In vivo induction of specific cytotoxic T lymphocytes in mice and rhesus macaques immunized with DNA vector encoding an HIV epitope fused with hepatitis B surface antigen.

DNA immunization offers a novel means to induce humoral and cellular immunity in inbred or in outbred animals. Here we have tested the efficiency of genetic immunization with hepatitis B virus (HBV) envelope-based vectors.

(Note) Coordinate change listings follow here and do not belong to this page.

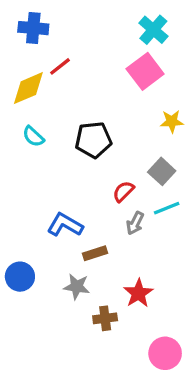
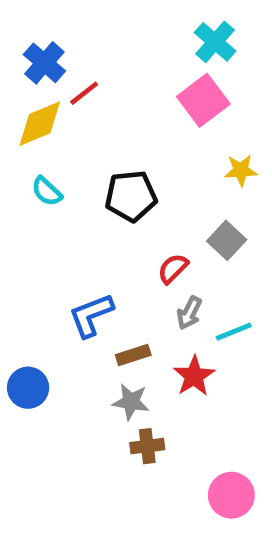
blue cross: (33, 28) -> (44, 63), moved, turned 36
cyan line: (167, 208) -> (234, 332), moved
blue L-shape: (65, 225) -> (91, 315), turned -51
gray star: (77, 287) -> (131, 402), moved
red star: (138, 293) -> (194, 376), moved

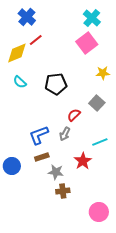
blue cross: (44, 63) -> (27, 17), moved
gray arrow: (189, 313) -> (65, 134), moved
brown rectangle: (133, 355) -> (42, 157), moved

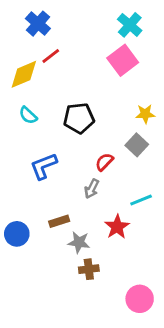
yellow star: (103, 73) -> (145, 114), moved
blue L-shape: (39, 135) -> (44, 166), moved

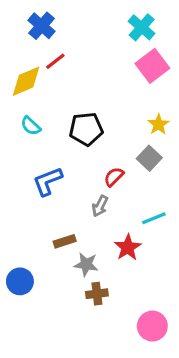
pink square: (123, 60) -> (152, 66), moved
yellow star: (145, 114) -> (158, 124), turned -30
blue circle: (17, 234) -> (20, 281), moved

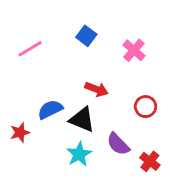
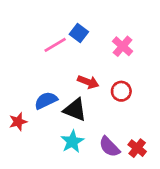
pink line: (30, 49) -> (55, 45), moved
red circle: (146, 107) -> (121, 91), moved
purple semicircle: (118, 144) -> (109, 147), moved

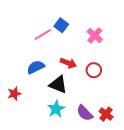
blue semicircle: (46, 100) -> (36, 67), moved

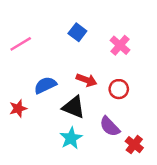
pink line: (43, 34) -> (21, 44), moved
red star: (14, 94) -> (18, 108), moved
purple semicircle: (85, 113) -> (110, 126), moved

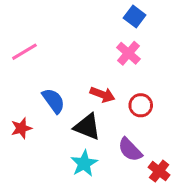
blue square: (77, 32) -> (135, 17), moved
pink cross: (120, 45) -> (128, 53), moved
blue semicircle: (45, 85) -> (54, 101), turned 80

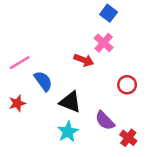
pink line: (24, 52) -> (20, 63), moved
red arrow: (102, 95) -> (84, 60), moved
red circle: (141, 105) -> (127, 85), moved

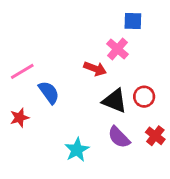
blue square: (109, 13) -> (133, 21), moved, turned -35
black triangle: (70, 102) -> (115, 101), moved
red cross: (128, 138) -> (155, 136), moved

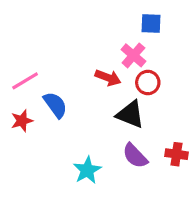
red circle: (144, 97) -> (148, 83), moved
red star: (19, 118) -> (22, 121), moved
red cross: (155, 136) -> (176, 154), turned -30

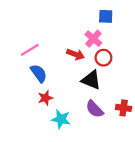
pink line: (25, 81) -> (30, 50), moved
red star: (22, 121) -> (45, 98), moved
cyan star: (87, 170) -> (61, 119), turned -30

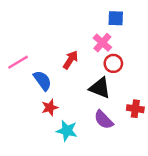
pink line: (30, 50) -> (18, 62), moved
red arrow: (76, 54) -> (71, 60), moved, turned -78
red cross: (124, 108) -> (135, 109), moved

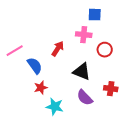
pink cross: (102, 43) -> (84, 35), turned -35
red circle: (113, 63) -> (105, 50), moved

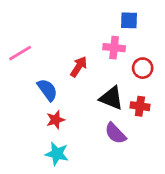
pink line: (15, 51) -> (20, 53), moved
red cross: (111, 89) -> (140, 106), moved
cyan star: (55, 107) -> (57, 154), moved

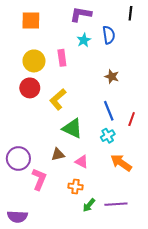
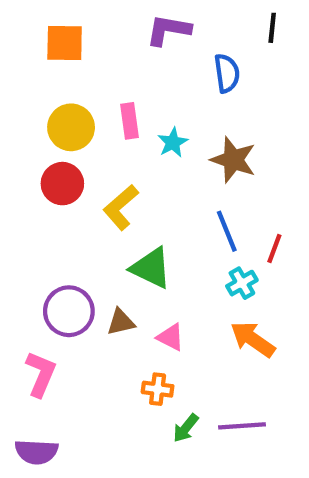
cyan star: (84, 40) -> (173, 142), moved
brown star: (112, 77) -> (233, 160), size x1.5
cyan cross: (108, 136) -> (242, 283), moved
purple circle: (18, 158) -> (69, 311), moved
pink L-shape: (39, 179) -> (41, 374), moved

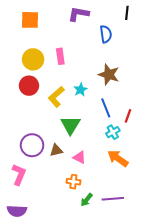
cyan star: (173, 142) -> (81, 90), moved
green triangle: (151, 268) -> (70, 125), turned 35

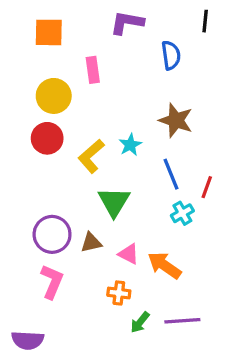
pink rectangle: (60, 56) -> (93, 70), moved
orange arrow: (118, 158) -> (164, 265), moved
pink L-shape: (19, 175) -> (52, 282), moved

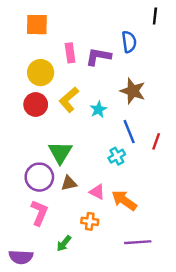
purple L-shape: (127, 23) -> (98, 57), moved
yellow L-shape: (91, 156) -> (69, 100), moved
green triangle: (114, 202) -> (60, 152), moved
cyan cross: (182, 213) -> (117, 156), moved
green arrow: (140, 322) -> (64, 243), moved

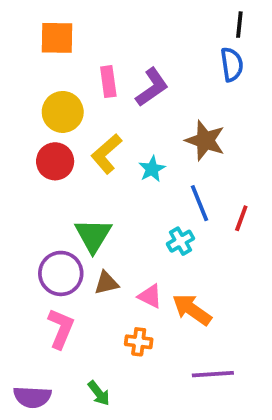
blue semicircle: (129, 42) -> (232, 64), moved
purple L-shape: (98, 57) -> (152, 87), turned 135
green arrow: (64, 243) -> (99, 393), moved, turned -77

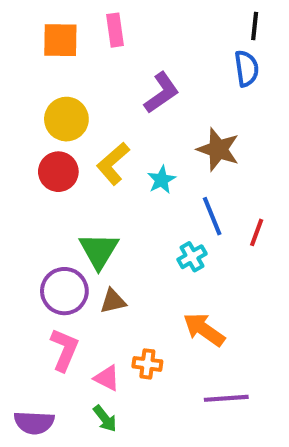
pink rectangle: (108, 82) -> (115, 30), moved
pink triangle: (150, 296) -> (107, 378), moved

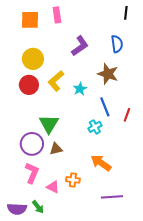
blue semicircle: (247, 68) -> (117, 44), moved
green arrow: (105, 419) -> (38, 207), moved

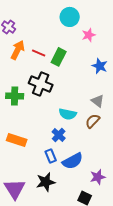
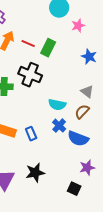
blue cross: (59, 135) -> (59, 126), moved
blue rectangle: (51, 156) -> (31, 134), moved
blue semicircle: (73, 161) -> (78, 139), moved, turned 50

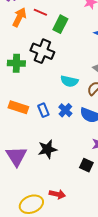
red line: (28, 44) -> (40, 12), moved
blue cross: (59, 126) -> (65, 110), moved

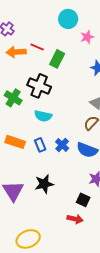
orange arrow: (19, 17) -> (16, 52), turned -120
green cross: (16, 63) -> (13, 98), turned 30
cyan semicircle: (69, 81) -> (43, 116), moved
red arrow: (57, 194) -> (75, 219), moved

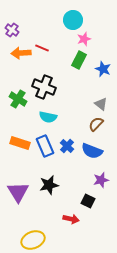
pink star: (87, 37) -> (84, 39), moved
green rectangle: (57, 59) -> (79, 60), moved
blue rectangle: (40, 145) -> (45, 146), size x1.5
red arrow: (75, 219) -> (71, 219), moved

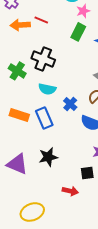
blue cross: (67, 146) -> (70, 104), moved
purple triangle: (18, 192) -> (17, 164), turned -35
black square: (88, 201) -> (87, 173), turned -32

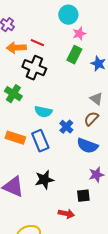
black cross: (43, 59) -> (34, 68), moved

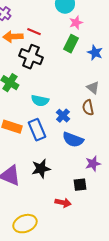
brown semicircle: (91, 119) -> (88, 108), turned -56
blue semicircle: (87, 146) -> (73, 140), moved

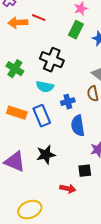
black cross: (31, 57) -> (52, 60), moved
blue cross: (63, 116) -> (68, 102), turned 32
blue semicircle: (73, 140) -> (78, 126), turned 60

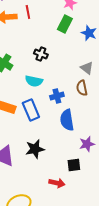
red line: (39, 18) -> (28, 12), turned 56
black cross: (52, 60) -> (41, 54), size x0.6

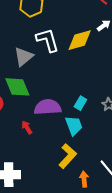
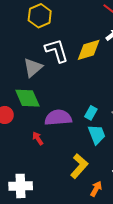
cyan trapezoid: (74, 126) -> (97, 135), moved
orange arrow: (84, 179) -> (96, 189), turned 35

In naive primates, injection of a plasmid DNA encoding HBV envelope proteins induced an HBV-specific cytotoxic response and appearance of potentially protective anti-HBs antibodies. Moreover, intramuscular and intradermal injections of a DNA expression vector encoding an epitope of the human immunodeficiency virus envelope fused to the surface protein of the hepatitis B virus (HBsAg) induced strong humoral and cytotoxic responses to antigenic determinants of both viruses in mice and nonhuman primates alike. In addition, in protein-primed Rhesus monkeys B-cell memory was successfully boosted by DNA injection of hybrid vectors and animals subsequently developed a multispecific cellular response. This suggests that DNA-based immunization could be used to boost efficiently and broaden the immune response in individuals immunized with conventional vaccines, regardless of their genetic variability. These results also indicate that it might be possible to rationally design HBsAg-based expression vectors to induce multispecific immune responses for vaccination against hepatitis B and other pathogens.